Sir: I read David Butterfield’s article about a cashless society (‘Keep the change’, 28 January) with interest. Do people not stop to think about the elderly and disadvantaged who are unable to cope without cash? Or those living in an area without internet access? In my experience of using contactless cards, they are unsafe. I was standing waiting to pay for a few items in a store with my credit card, to be told by the cashier that I had already paid — with the contactless card in my wallet. I went into my bank and demanded a new debit card without the contactless facility. Telling this story in my village shop, another customer said that she had paid someone else’s bill with her debit card. I hate to think how much those who use these cards constantly pay out unnecessarily, and I bet they don’t check their bank statements.
Sally A. Williams
Pembrokeshire

The dairymaid’s defence

Sir: There’s an angle to the ‘reputed sluttish behaviour of the dairymaid’ which Mark Bostridge overlooks in his review of Kathryn Hughes’s Victorians Undone (Books, 21 January).
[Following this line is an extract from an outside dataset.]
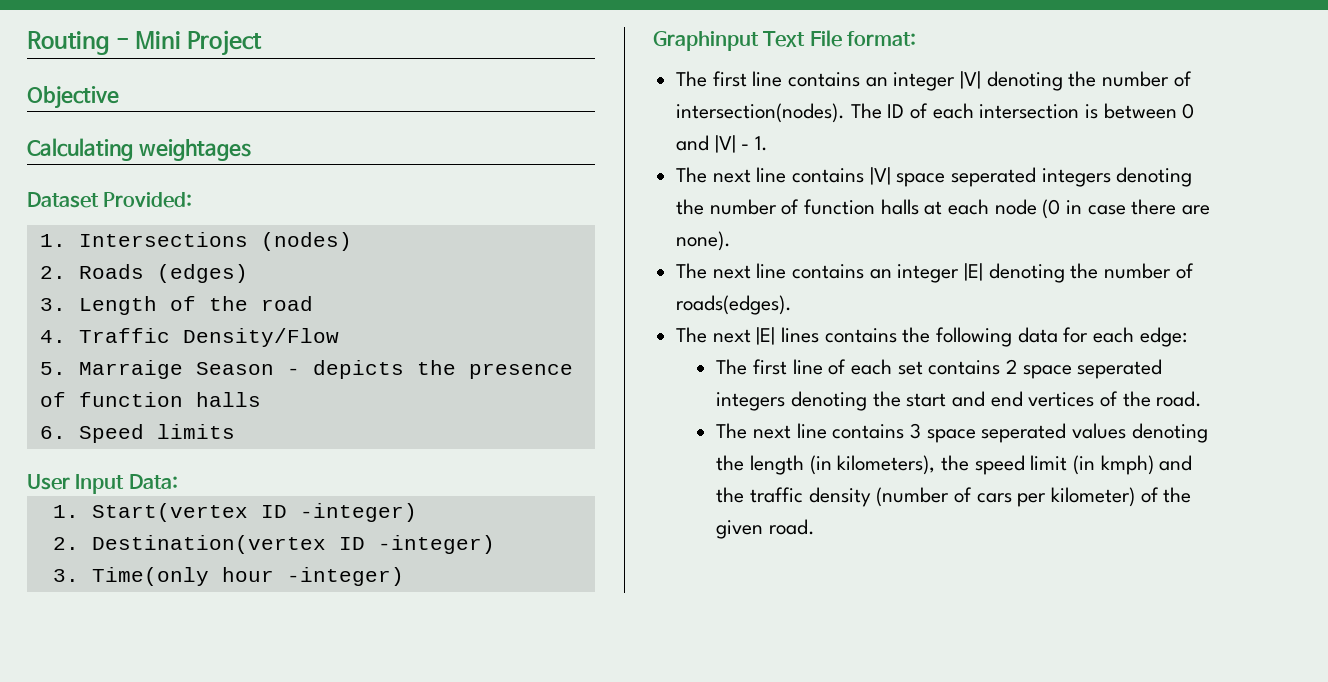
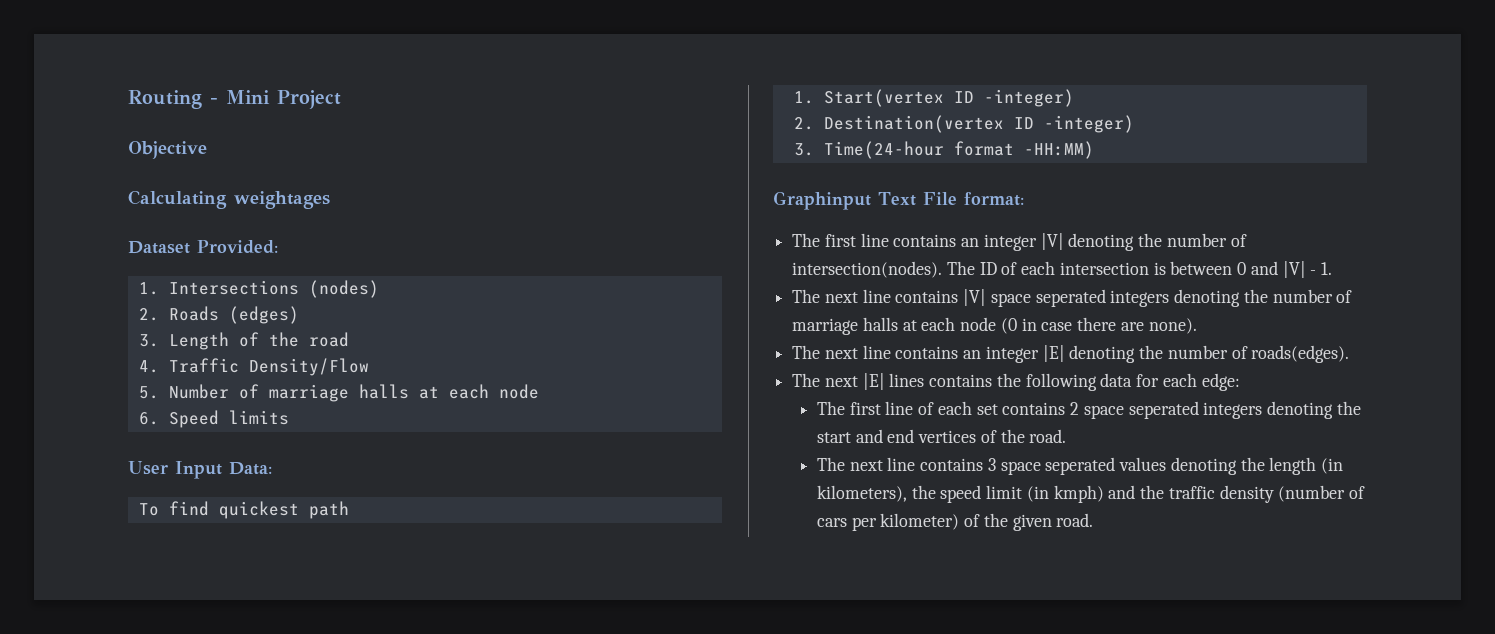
[78,360,573,379] [39,392,261,407] Marraige Season - depicts the presence of function halls -> [168,384,539,402] Number of marriage halls at each node
(178, 481) none -> [138,501,349,519] // To find quickest path
[91,567,404,586] Time(only hour -integer) -> [823,141,1094,159] Time(24-hour format -HH:MM)
[804,199,876,215] function -> [792,318,859,335] marriage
Milkmaids were renowned for their looks. In an age when most people bore the scars of smallpox, they attracted attention for their clear skins, as they had acquired natural immunity through their contact with cowpox from their cows. Dr Jenner and the Dorset farmer Benjamin Jesty observed this fact. It proved magnetic for men. And because of their solitary work, milkmaids were easily accosted. Sluts or victims of assault — who exactly knows?
Bridget Mayes
Dorset

Sartorial symphony

Sir: Marcus Berkmann (Notes on corduroy, 28 January) refers to corduroy as the ‘only known multimedia fabric, in that you can usually hear it coming’. I cannot let this pass. Has he never heard the soft whoosh of silk against a leg? The rustling of denim in an adjacent lavatory? The distinctive sound of skin chaffing against PVC? There is a whole orchestra of sartorial sounds to be heard, if one listens carefully enough.
Nicholas Holton
London N1

Final whistle

Sir: Miriam Gross (Diary, 28 January) is right to say that women do not always dislike being wolf-whistled. My wife, who is 63, usually took a whistle as a compliment, and only started to be anxious when men stopped wolf-whistling at her. (If they did so now, she says she wouldn’t believe her ears.)